### Records from a data source

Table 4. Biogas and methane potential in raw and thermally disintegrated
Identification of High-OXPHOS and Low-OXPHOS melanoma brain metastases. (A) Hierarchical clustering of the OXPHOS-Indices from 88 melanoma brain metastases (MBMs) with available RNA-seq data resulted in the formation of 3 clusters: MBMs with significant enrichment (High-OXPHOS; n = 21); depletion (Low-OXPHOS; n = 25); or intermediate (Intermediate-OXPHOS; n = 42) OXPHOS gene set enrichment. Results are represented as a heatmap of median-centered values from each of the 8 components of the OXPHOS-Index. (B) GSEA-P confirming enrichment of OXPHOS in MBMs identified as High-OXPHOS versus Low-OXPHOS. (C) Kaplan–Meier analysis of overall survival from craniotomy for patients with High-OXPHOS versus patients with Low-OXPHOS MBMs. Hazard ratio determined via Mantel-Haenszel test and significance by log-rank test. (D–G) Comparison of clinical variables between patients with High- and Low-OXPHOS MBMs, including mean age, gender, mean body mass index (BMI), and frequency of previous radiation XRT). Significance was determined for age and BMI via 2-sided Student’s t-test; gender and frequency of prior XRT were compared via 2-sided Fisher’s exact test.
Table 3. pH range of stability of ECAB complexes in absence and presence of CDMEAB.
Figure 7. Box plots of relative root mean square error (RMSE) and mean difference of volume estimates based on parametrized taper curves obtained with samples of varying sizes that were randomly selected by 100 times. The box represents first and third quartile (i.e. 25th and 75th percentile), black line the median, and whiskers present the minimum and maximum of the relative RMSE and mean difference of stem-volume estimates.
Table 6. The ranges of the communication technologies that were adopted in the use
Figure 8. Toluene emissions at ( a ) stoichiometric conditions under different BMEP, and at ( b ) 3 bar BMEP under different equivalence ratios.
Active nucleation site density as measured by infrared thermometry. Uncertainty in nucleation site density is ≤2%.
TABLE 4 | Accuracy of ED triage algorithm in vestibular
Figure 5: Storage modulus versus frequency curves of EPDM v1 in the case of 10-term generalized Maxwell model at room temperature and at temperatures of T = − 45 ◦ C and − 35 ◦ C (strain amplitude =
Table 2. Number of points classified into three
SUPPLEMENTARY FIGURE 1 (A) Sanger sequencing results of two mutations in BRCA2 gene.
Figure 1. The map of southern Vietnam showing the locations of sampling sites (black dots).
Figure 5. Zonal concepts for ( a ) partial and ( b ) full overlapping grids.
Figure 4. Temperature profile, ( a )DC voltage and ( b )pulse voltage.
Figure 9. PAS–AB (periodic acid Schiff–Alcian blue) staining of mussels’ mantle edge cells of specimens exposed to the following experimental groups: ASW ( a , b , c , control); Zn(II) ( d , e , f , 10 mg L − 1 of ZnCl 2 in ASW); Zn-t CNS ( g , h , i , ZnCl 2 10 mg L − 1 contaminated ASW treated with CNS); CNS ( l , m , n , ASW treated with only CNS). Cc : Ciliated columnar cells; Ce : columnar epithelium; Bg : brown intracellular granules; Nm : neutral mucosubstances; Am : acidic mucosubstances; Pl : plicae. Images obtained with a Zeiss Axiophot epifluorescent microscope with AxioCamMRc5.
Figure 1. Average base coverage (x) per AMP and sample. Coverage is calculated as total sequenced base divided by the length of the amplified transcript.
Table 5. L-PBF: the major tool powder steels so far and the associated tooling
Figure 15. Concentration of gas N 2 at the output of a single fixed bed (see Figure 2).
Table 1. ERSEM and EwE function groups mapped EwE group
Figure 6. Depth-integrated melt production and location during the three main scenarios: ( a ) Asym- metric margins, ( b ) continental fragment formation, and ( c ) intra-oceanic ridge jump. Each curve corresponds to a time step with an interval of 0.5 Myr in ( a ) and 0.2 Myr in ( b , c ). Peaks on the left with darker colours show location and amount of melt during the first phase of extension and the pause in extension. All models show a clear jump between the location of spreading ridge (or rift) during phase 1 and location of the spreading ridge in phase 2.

### WORK REQUEST
Go through the records and set every one down exactly.

### RESPONSE BELOW
Table 4. Biogas and methane potential in raw and thermally disintegrated
Identification of High-OXPHOS and Low-OXPHOS melanoma brain metastases. (A) Hierarchical clustering of the OXPHOS-Indices from 88 melanoma brain metastases (MBMs) with available RNA-seq data resulted in the formation of 3 clusters: MBMs with significant enrichment (High-OXPHOS; n = 21); depletion (Low-OXPHOS; n = 25); or intermediate (Intermediate-OXPHOS; n = 42) OXPHOS gene set enrichment. Results are represented as a heatmap of median-centered values from each of the 8 components of the OXPHOS-Index. (B) GSEA-P confirming enrichment of OXPHOS in MBMs identified as High-OXPHOS versus Low-OXPHOS. (C) Kaplan–Meier analysis of overall survival from craniotomy for patients with High-OXPHOS versus patients with Low-OXPHOS MBMs. Hazard ratio determined via Mantel-Haenszel test and significance by log-rank test. (D–G) Comparison of clinical variables between patients with High- and Low-OXPHOS MBMs, including mean age, gender, mean body mass index (BMI), and frequency of previous radiation XRT). Significance was determined for age and BMI via 2-sided Student’s t-test; gender and frequency of prior XRT were compared via 2-sided Fisher’s exact test.
Table 3. pH range of stability of ECAB complexes in absence and presence of CDMEAB.
Figure 7. Box plots of relative root mean square error (RMSE) and mean difference of volume estimates based on parametrized taper curves obtained with samples of varying sizes that were randomly selected by 100 times. The box represents first and third quartile (i.e. 25th and 75th percentile), black line the median, and whiskers present the minimum and maximum of the relative RMSE and mean difference of stem-volume estimates.
Table 6. The ranges of the communication technologies that were adopted in the use
Figure 8. Toluene emissions at ( a ) stoichiometric conditions under different BMEP, and at ( b ) 3 bar BMEP under different equivalence ratios.
Active nucleation site density as measured by infrared thermometry. Uncertainty in nucleation site density is ≤2%.
TABLE 4 | Accuracy of ED triage algorithm in vestibular
Figure 5: Storage modulus versus frequency curves of EPDM v1 in the case of 10-term generalized Maxwell model at room temperature and at temperatures of T = − 45 ◦ C and − 35 ◦ C (strain amplitude =
Table 2. Number of points classified into three
SUPPLEMENTARY FIGURE 1 (A) Sanger sequencing results of two mutations in BRCA2 gene.
Figure 1. The map of southern Vietnam showing the locations of sampling sites (black dots).
Figure 5. Zonal concepts for ( a ) partial and ( b ) full overlapping grids.
Figure 4. Temperature profile, ( a )DC voltage and ( b )pulse voltage.
Figure 9. PAS–AB (periodic acid Schiff–Alcian blue) staining of mussels’ mantle edge cells of specimens exposed to the following experimental groups: ASW ( a , b , c , control); Zn(II) ( d , e , f , 10 mg L − 1 of ZnCl 2 in ASW); Zn-t CNS ( g , h , i , ZnCl 2 10 mg L − 1 contaminated ASW treated with CNS); CNS ( l , m , n , ASW treated with only CNS). Cc : Ciliated columnar cells; Ce : columnar epithelium; Bg : brown intracellular granules; Nm : neutral mucosubstances; Am : acidic mucosubstances; Pl : plicae. Images obtained with a Zeiss Axiophot epifluorescent microscope with AxioCamMRc5.
Figure 1. Average base coverage (x) per AMP and sample. Coverage is calculated as total sequenced base divided by the length of the amplified transcript.
Table 5. L-PBF: the major tool powder steels so far and the associated tooling
Figure 15. Concentration of gas N 2 at the output of a single fixed bed (see Figure 2).
Table 1. ERSEM and EwE function groups mapped EwE group
Figure 6. Depth-integrated melt production and location during the three main scenarios: ( a ) Asym- metric margins, ( b ) continental fragment formation, and ( c ) intra-oceanic ridge jump. Each curve corresponds to a time step with an interval of 0.5 Myr in ( a ) and 0.2 Myr in ( b , c ). Peaks on the left with darker colours show location and amount of melt during the first phase of extension and the pause in extension. All models show a clear jump between the location of spreading ridge (or rift) during phase 1 and location of the spreading ridge in phase 2.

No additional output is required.